Where does "China" appear in the data? Return each line that holds it.

--------------------------------------------------

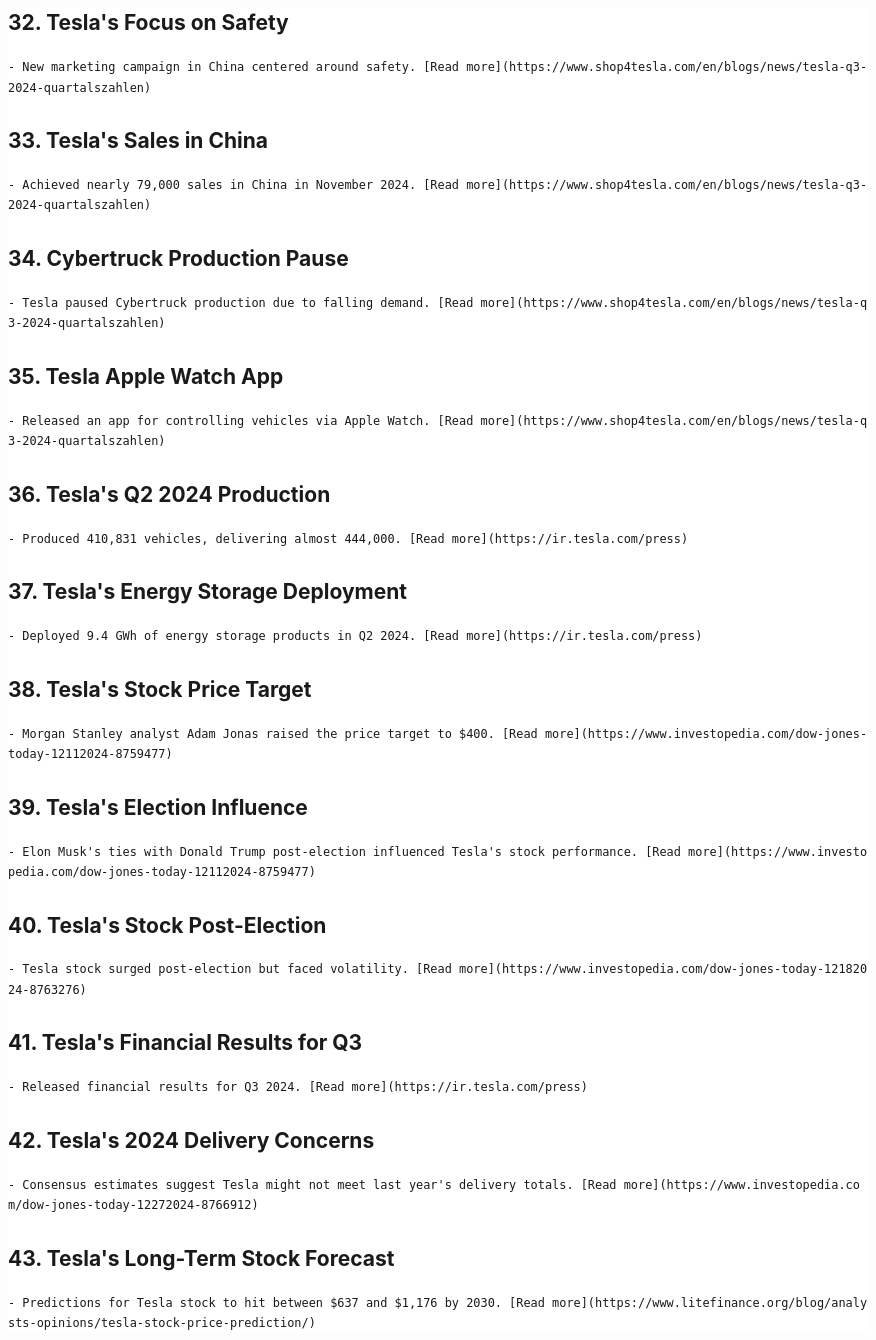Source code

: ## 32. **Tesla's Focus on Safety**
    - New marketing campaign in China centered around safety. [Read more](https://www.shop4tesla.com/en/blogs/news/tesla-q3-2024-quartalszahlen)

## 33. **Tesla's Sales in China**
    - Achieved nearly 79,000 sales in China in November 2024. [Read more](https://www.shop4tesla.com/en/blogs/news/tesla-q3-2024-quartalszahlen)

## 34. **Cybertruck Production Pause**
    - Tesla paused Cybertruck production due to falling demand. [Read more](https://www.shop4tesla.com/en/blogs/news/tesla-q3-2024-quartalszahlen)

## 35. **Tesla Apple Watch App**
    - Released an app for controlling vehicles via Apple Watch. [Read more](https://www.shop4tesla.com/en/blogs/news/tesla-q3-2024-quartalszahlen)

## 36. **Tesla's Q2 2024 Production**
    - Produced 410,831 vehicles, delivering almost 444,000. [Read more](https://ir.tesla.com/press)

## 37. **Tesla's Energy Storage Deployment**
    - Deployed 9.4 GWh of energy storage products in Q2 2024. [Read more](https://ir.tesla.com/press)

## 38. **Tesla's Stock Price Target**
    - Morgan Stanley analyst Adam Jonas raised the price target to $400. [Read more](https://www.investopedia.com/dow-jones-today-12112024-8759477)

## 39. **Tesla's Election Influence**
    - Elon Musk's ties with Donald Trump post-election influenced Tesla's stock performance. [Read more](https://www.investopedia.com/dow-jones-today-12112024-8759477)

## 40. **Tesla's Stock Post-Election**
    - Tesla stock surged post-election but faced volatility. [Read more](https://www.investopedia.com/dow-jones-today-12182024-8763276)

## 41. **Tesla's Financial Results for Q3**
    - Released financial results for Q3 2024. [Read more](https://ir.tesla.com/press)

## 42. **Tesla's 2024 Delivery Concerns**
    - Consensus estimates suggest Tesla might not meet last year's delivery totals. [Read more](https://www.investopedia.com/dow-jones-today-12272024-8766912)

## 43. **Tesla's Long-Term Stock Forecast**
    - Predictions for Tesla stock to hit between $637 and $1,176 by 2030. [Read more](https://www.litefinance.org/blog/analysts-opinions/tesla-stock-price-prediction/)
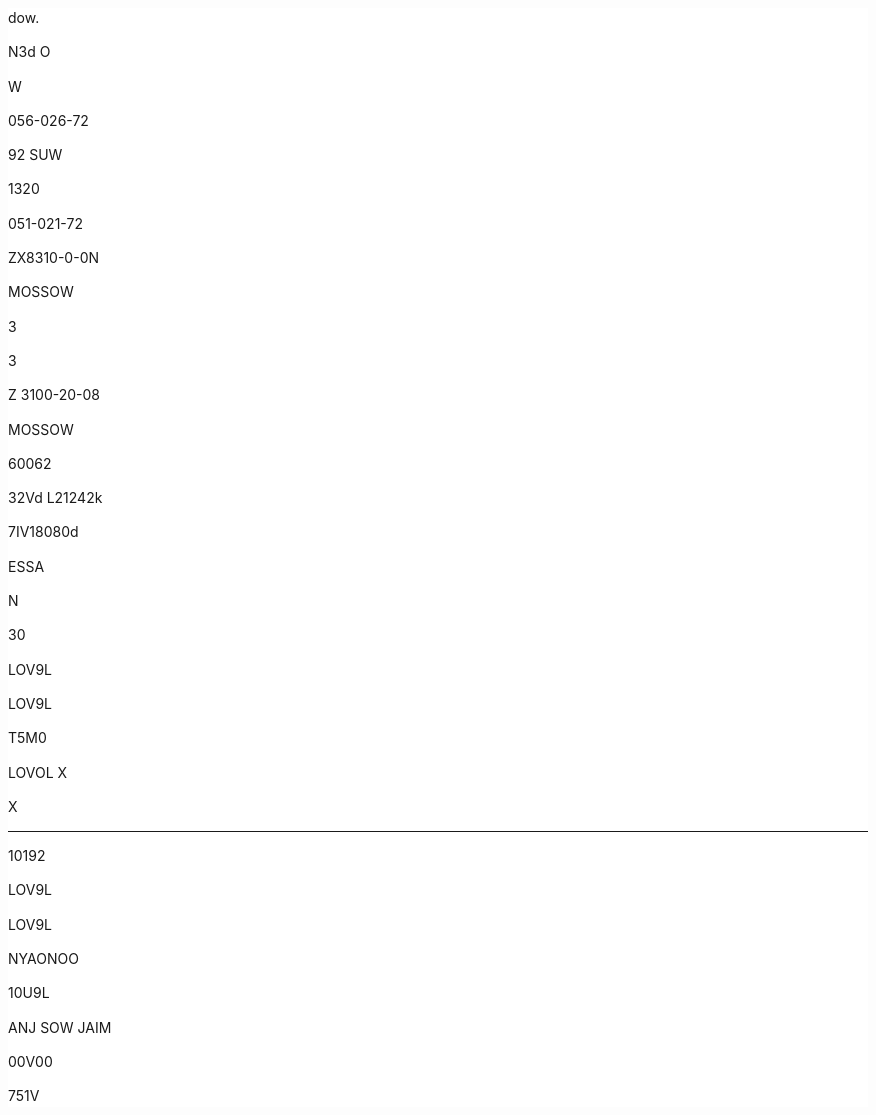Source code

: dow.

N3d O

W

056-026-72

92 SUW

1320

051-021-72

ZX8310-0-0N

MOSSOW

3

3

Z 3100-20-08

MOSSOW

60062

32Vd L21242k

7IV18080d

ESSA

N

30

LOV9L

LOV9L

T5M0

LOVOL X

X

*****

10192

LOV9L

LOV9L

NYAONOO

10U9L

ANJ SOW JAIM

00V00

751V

--------------------------------------------------

- **RESULT BELOW**:
    - New marketing campaign in China centered around safety. [Read more](https://www.shop4tesla.com/en/blogs/news/tesla-q3-2024-quartalszahlen)
## 33. **Tesla's Sales in China**
    - Achieved nearly 79,000 sales in China in November 2024. [Read more](https://www.shop4tesla.com/en/blogs/news/tesla-q3-2024-quartalszahlen)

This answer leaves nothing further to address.